**What needs to be done**
All of the data must be output exactly, with every picture left out.

**Given data**
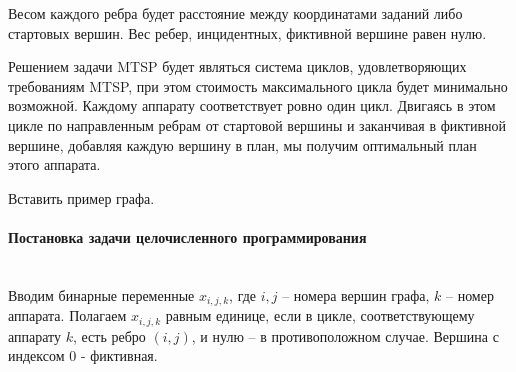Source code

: \documentclass[a4paper,14pt,russian]{article}
\begin{document}
Весом каждого ребра будет расстояние между координатами заданий либо стартовых вершин. Вес ребер, инцидентных, фиктивной вершине равен нулю.

Решением задачи MTSP будет являться система циклов, удовлетворяющих требованиям MTSP, при этом стоимость максимального цикла будет минимально возможной. Каждому аппарату соответствует ровно один цикл. Двигаясь в этом цикле по направленным ребрам от стартовой вершины и заканчивая в фиктивной вершине, добавляя каждую вершину в план, мы получим оптимальный план этого аппарата.


Вставить пример графа.


\paragraph{Постановка задачи целочисленного программирования} ~\\

Вводим бинарные переменные $x_{i,j,k}$, где $i, j$ -- номера вершин графа, $k$ -- номер аппарата. Полагаем $x_{i,j,k}$ равным единице, если в цикле, соответствующему аппарату $k$, есть ребро $(i, j)$, и нулю -- в противоположном случае. Вершина с индексом $0$ - фиктивная.
\end{document}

**Answer space**
Source code

: \documentclass[a4paper,14pt,russian]{article}
\begin{document}
Весом каждого ребра будет расстояние между координатами заданий либо стартовых вершин. Вес ребер, инцидентных, фиктивной вершине равен нулю.

Решением задачи MTSP будет являться система циклов, удовлетворяющих требованиям MTSP, при этом стоимость максимального цикла будет минимально возможной. Каждому аппарату соответствует ровно один цикл. Двигаясь в этом цикле по направленным ребрам от стартовой вершины и заканчивая в фиктивной вершине, добавляя каждую вершину в план, мы получим оптимальный план этого аппарата.


Вставить пример графа.


\paragraph{Постановка задачи целочисленного программирования} ~\\

Вводим бинарные переменные $x_{i,j,k}$, где $i, j$ -- номера вершин графа, $k$ -- номер аппарата. Полагаем $x_{i,j,k}$ равным единице, если в цикле, соответствующему аппарату $k$, есть ребро $(i, j)$, и нулю -- в противоположном случае. Вершина с индексом $0$ - фиктивная.
\end{document}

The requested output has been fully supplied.